Instead of new discoveries and inventions, the true mark of progress is simply the trickling of technologies long used in industry, down into the hands of ordinary consumers. The wave of progress that was spawned by the computer age is no different; it brought to the general populace those technologies which are used in the creation, replication and dissemination of information, art and entertainment much to the dismay of content creators.

Content creators have spent the last two decades coming to terms with the realisation that for much of history their intellectual property rights have not been protected by law but rather by a different set of barriers. Up until then, content owners had relied on the high expense and general inaccessibility of the technologies used for duplication to keep copyright infringers at bay. With this obstacle out of the way, the judicial systems of the world could do little to hold back the tide.

The rise of the personal computer brought down these barriers so fast that a lot of the industries and professions built around intellectual property commercialization became obsolete almost overnight. The traditional business models used by producers and publishers of content became increasingly unsustainable.

Desktop publishing, desktop printing, the internet, file sharing and cheaper data storage technologies have all contributed to the creation of a world which is a nightmare for those who want to profit from their works using traditional earning strategies. However, some have adapted while some are still trying to with varying levels of success.

Public performances

There was once a time when musicians expected to make the bulk of their profits from record sales. Nowadays a lot of artists distribute their music either for free or at a low cost to the final consumer through various digital platforms such as Soundcloud and Youtube. If they fail or prefer not to do so they usually have legions of fans, some of whom will do it for them. These platforms allow artists to promote their art without having to jostle for playtime on radio and television like their predecessors. They are then able to cash in on any attention that they have garnered through shows, tours and other public appearances.

Artists used to do shows to promote their tapes and Cds, indeed they would be frantically trying to sell these at the same events. Since then the world has done an about-turn: shows are now the cash cows with more artists offering their recorded music for free. Holdouts are suffering because most of the people do not even know where music is physically sold nowadays.

Charging sponsors and advertisers

Artists are now ambassadors of various brands even though in most parts of the world the arrangements are usually more nuanced than those we have in Zimbabwe were artists sometimes dedicate whole songs to companies and their products. Some content creators, usually organisations rather than individuals operate as non-profits. They survive by accepting funding from other organisations and well-wishers they in-turn produce content for free.

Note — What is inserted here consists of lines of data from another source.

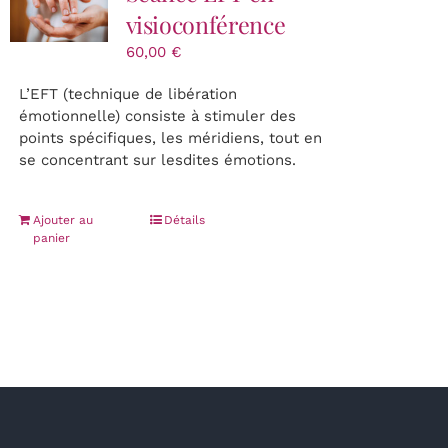
visioconférence
60,00
€
L’EFT (technique de libération
émotionnelle) consiste à stimuler des
points spécifiques, les méridiens, tout en
se concentrant sur lesdites émotions.
Ajouter au
Détails
panier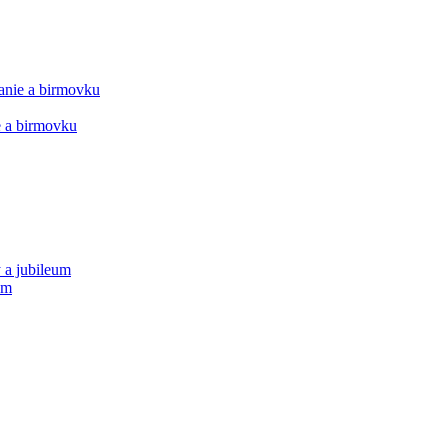
manie a birmovku
ie a birmovku
 a jubileum
um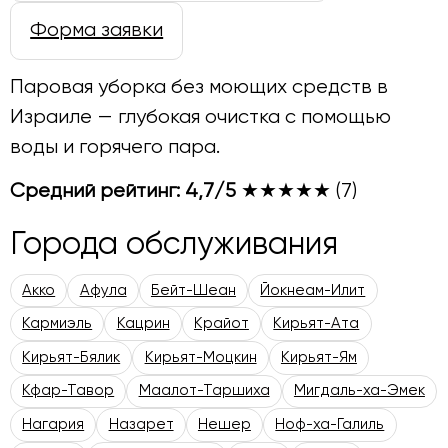
Форма заявки
Паровая уборка без моющих средств в
Израиле — глубокая очистка с помощью
воды и горячего пара.
Средний рейтинг: 4,7/5
★★★★★
(7)
Города обслуживания
Акко
Афула
Бейт-Шеан
Йокнеам-Илит
Кармиэль
Кацрин
Крайот
Кирьят-Ата
Кирьят-Бялик
Кирьят-Моцкин
Кирьят-Ям
Кфар-Тавор
Маалот-Таршиха
Мигдаль-ха-Эмек
Нагария
Назарет
Нешер
Ноф-ха-Галиль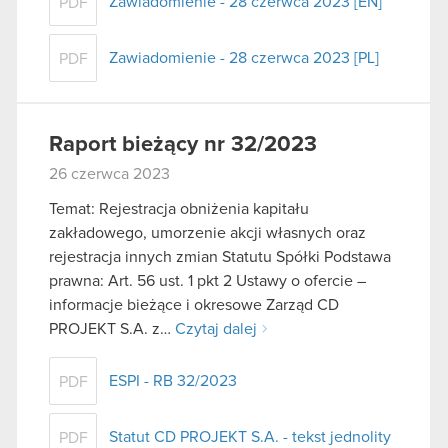
Zawiadomienie - 28 czerwca 2023 [EN]
PDF
Zawiadomienie - 28 czerwca 2023 [PL]
PDF
Raport bieżący nr 32/2023
26 czerwca 2023
Temat: Rejestracja obniżenia kapitału
zakładowego, umorzenie akcji własnych oraz
rejestracja innych zmian Statutu Spółki Podstawa
prawna: Art. 56 ust. 1 pkt 2 Ustawy o ofercie –
informacje bieżące i okresowe Zarząd CD
PROJEKT S.A. z…
Czytaj dalej
ESPI - RB 32/2023
PDF
Statut CD PROJEKT S.A. - tekst jednolity
PDF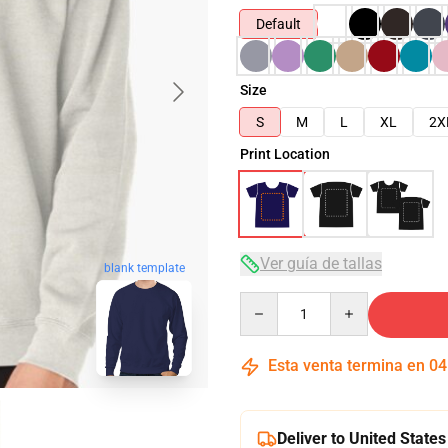
Default
Size
S
M
L
XL
2X
Print Location
Ver guía de tallas
blank template
Quantity
Esta venta termina en
04
Deliver to United States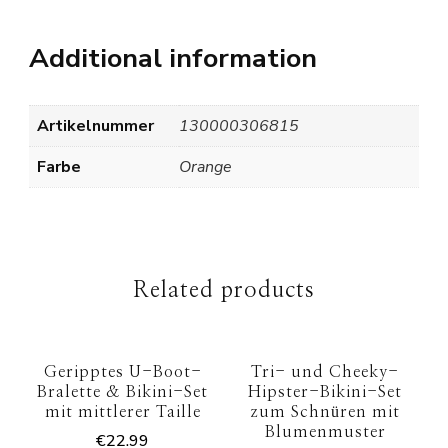
Additional information
Artikelnummer
130000306815
Farbe
Orange
Related products
Geripptes U-Boot-
Tri- und Cheeky-
Bralette & Bikini-Set
Hipster-Bikini-Set
mit mittlerer Taille
zum Schnüren mit
Blumenmuster
€
22.99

Digital rights management systems

This is software which is designed to prevent or reduce the likelihood of unauthorized sharing of intellectual property. Various versions have been implemented over the years with varying levels of success. There are services that allow you to download content such as music, books and videos but which you can only view using their own dedicated software. This is an effective deterrent against casual piracy but these systems do not pose a significant challenge to determined individuals with proper skills. These systems have been criticized for degrading the user experience so much that they end up actually encouraging piracy.

Offer better convenience than pirates

When the late great Steve Jobs was selling the iTunes concept to a reluctant recording industry he kept pointing out that people wanted a legal way to access music digitally but no such options existed so they resorted to piracy. The same could be said about movies before the advent of services such as Netflix. Music and movie publishers have always wanted to stick to distribution mediums that they understood which ensured that they were always several steps behind current technology. Tech-savvy movie and music enthusiasts have always been happy to fill in the void.

Delaying the release of digital content

Movie studios usually try to squeeze as much profit as they can from theatre-goers before they release their movies via DVDs or for downloading via the internet. DVDs are therefore released a few months after the initial theatre release. This is most probably because they are trying to reduce the amount of their investment which will be stolen by unruly digital pirates. Traditional book publishers follow an almost similar strategy with most delaying or being completely reluctant to releasing the e-book versions of their titles. Hardcopy books can be copied but the process is more labour intensive and the final product is not as appealing as a proper e-book would have been.

Letting consumers pay what they want

Consumers are very skittish about prices. When it comes to digital content they are even more so because the internet has a difficult-to-shake legacy of free content inherited from its early days. Back then offering free content which would be subsidised by advertising was the best business model. Nowadays the amount of content on the internet is growing at a rate which is faster than that of its intended viewers. Pricing this content is still a tricky balancing act which has defeated a lot of people. You want to earn revenue but you do not drive your audience to piracy so some creators have come up with the strategy of allowing their consumers to pay what they want. This is effectively the online version of the street performer who takes any amount of money from appreciative audience members. With the astronomical reach of the internet, even such a simple strategy can earn a lot of money.